[Opening Text shown section]

Meghan McCain blames Barack Obama for "ushering in the era of Trump" on "The View"

"He was not a perfect president. I don't think a perfect president would have ushered in the era of Trump"

Published May 19, 2020 12:11PM (EDT)

Meghan McCain on the 05/18/2020 airing of The View (ABC)
Meghan McCain on the 05/18/2020 airing of The View (ABC)

During a discussion of Barack Obama's virtual commencement address for 2020 graduates on "The View," co-host Meghan McCain blamed the former president for "ushering in" President Donald Trump.

Fellow co-host Whoopi Goldberg set the table for the discussion with a clip of Obama taking a rare public shot at Trump administration officials. Obama said the indifference of government officials had shifted responsibility for their actions to the next generation.

"More than anything, this pandemic has fully  finally — torn back the curtain on the idea that so many of the folks in charge know what they're doing. A lot of them aren't even pretending to be in charge," Obama told the graduates in his nationwide video address. "If the world's going to get better, it's going to be up to you."

Trump responded by claiming that his predecessor, who was re-elected to a second term, was "incompetent."

"I'm giddy about this," co-host Joy Behar said. "I'm really looking forward to watching the brilliant law professor take on the quasi-literate reality show host. This is going to be good!"

[Closing Text shown section]
[Opening Data extracts section]

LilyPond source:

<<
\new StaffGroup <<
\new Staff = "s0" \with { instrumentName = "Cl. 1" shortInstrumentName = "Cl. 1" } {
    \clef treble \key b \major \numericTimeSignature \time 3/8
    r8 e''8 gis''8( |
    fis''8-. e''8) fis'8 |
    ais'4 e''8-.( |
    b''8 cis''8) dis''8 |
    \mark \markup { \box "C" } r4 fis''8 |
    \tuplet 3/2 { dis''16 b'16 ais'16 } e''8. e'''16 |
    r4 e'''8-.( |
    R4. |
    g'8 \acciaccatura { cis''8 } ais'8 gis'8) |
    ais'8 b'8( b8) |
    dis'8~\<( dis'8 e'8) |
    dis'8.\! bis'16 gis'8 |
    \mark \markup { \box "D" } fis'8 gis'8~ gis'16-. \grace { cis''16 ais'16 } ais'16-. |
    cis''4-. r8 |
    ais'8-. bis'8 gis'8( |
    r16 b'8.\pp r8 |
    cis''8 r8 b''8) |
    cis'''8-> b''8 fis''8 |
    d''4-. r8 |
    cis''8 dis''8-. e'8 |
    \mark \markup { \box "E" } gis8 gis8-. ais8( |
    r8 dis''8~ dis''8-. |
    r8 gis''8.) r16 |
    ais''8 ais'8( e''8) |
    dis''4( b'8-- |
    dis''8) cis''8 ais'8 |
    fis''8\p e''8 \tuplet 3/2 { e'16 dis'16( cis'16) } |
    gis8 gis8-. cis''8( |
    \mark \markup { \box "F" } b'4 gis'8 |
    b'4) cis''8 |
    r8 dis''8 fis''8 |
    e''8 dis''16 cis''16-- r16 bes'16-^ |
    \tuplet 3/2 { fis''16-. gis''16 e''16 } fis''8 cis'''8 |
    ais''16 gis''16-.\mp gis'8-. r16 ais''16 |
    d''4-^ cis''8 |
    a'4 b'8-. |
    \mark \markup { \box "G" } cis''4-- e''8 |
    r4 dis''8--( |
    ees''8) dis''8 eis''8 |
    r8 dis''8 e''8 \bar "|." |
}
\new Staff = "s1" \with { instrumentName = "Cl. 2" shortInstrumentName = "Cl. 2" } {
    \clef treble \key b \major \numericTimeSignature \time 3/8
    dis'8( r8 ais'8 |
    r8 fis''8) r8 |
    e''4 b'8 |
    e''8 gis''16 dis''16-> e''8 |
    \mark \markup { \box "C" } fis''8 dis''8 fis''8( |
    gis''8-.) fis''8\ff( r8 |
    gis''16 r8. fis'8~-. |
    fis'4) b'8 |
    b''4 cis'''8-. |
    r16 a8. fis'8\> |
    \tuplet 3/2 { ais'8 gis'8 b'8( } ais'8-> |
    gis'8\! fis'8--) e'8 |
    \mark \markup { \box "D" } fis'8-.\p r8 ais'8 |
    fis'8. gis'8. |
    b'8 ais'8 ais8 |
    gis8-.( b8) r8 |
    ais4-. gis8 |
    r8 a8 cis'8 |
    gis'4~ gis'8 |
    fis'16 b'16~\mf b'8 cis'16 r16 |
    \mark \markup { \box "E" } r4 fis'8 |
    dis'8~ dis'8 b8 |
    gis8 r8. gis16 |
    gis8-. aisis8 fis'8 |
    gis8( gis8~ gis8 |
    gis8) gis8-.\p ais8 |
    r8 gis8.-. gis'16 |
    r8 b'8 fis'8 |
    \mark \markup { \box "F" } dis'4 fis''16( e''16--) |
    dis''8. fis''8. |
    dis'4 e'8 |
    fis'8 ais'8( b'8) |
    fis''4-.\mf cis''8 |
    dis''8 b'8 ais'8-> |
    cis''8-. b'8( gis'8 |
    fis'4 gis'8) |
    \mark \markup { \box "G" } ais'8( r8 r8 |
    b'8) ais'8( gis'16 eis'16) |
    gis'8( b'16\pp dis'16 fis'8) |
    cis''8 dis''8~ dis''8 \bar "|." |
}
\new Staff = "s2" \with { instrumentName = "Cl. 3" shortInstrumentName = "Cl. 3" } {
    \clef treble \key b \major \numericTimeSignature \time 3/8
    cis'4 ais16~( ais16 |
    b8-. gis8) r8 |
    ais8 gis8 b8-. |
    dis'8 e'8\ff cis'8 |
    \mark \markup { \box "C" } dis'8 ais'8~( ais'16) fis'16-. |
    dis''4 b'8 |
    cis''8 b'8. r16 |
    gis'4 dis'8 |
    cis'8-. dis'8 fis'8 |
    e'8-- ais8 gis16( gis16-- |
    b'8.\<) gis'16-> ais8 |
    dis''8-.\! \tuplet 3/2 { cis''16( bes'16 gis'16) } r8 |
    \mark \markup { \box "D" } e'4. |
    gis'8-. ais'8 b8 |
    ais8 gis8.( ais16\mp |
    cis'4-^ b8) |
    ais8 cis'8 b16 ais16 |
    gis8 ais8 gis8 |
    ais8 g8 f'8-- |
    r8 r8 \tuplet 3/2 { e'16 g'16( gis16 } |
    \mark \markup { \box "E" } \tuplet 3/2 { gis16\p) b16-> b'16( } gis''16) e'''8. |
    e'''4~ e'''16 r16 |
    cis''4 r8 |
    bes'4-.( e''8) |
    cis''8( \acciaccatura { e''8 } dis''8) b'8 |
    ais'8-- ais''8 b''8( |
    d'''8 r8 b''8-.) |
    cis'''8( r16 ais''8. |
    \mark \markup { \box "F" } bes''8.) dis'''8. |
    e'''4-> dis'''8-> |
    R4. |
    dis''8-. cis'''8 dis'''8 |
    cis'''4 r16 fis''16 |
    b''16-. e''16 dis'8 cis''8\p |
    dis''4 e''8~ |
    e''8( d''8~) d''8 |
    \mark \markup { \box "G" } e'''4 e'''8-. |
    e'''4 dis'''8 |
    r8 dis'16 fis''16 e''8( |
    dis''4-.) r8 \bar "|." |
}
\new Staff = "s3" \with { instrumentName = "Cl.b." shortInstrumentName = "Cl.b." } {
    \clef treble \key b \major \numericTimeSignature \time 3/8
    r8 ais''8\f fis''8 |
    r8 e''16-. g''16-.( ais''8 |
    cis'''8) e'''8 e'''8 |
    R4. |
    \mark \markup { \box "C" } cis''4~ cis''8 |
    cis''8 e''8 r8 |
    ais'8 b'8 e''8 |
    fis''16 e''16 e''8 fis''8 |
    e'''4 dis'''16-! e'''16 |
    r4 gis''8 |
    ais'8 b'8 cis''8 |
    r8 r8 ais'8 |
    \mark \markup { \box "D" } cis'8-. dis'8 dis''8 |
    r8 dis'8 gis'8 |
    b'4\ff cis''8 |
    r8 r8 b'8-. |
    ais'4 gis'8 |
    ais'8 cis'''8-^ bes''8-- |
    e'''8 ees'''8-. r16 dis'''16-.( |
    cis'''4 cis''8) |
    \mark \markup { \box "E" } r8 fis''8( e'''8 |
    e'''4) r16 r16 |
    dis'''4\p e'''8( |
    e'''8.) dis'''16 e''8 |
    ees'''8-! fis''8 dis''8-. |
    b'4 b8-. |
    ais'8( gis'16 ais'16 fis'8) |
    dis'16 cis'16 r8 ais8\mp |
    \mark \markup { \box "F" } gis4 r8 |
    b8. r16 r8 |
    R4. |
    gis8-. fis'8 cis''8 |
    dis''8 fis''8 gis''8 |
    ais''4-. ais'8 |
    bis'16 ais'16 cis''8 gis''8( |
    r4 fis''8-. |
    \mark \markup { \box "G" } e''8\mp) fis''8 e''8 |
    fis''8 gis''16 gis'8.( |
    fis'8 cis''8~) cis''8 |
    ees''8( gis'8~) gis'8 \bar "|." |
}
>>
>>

[Closing Data extracts section]

▶ _What to produce_:
Continue the article about Meghan McCain's comments on "The View" from the point where it stops.

▶ _Written reply_:
Co-host Sunny Hostin said the speech made her nostalgic for a president who was "compassionate, and empathetic, and reassuring, and funny, intelligent, honest, curious."

Goldberg then passed the mic to a visibly displeased McCain, who at first claimed that she didn't have "a lot to say about this" before launching into a broadside against Obama and the Americans, such as her co-hosts, who still look up to him.

"Obviously, everyone on the left has basically appointed President Obama as nothing short of a saint," she said, adding she "obviously feels different" from her co-hosts "as most Republicans and conservatives do."

"I will say: The culture war that I believe is real and is raging in this country, I believe was ushered in with his administration and then exacerbated in the Trump administration," she said. "and if the election were held today I do believe Trump would be re-elected."

McCain said just two months prior that the fallout from Trump's botched coronavirus response could be his electoral undoing. In order to stop him now, Democrats and anti-Trump Republicans have to stop blindly lauding Obama, she said.

"We have to start talking to each other in the middle, and we have to start talking about the faults on both sides, because he was not a perfect president," she repeated. "And I don't think a perfect president would have ushered in the era of Trump."

In response, Goldberg pointed out that Obama had himself been viciously attacked and well earned his right to speak up about the current administration.

"Listen, this man has been battered by this particular guy in the White House for almost five years," Goldberg responded, alluding to Trump's running attacks on Obama, from the racist birtherism conspiracy theory to his recent remark about Obama's competence. 

"I don't think people are holding up Obama. I think they miss him," Goldberg continued. "They miss Clinton. Yu've heard people say they miss Bush," she said.

"They miss that thing — whether you agree with somebody or not, you never questioned how they felt about the country," she added. "You didn't question it if you didn't agree with them. But this is different. This feels different."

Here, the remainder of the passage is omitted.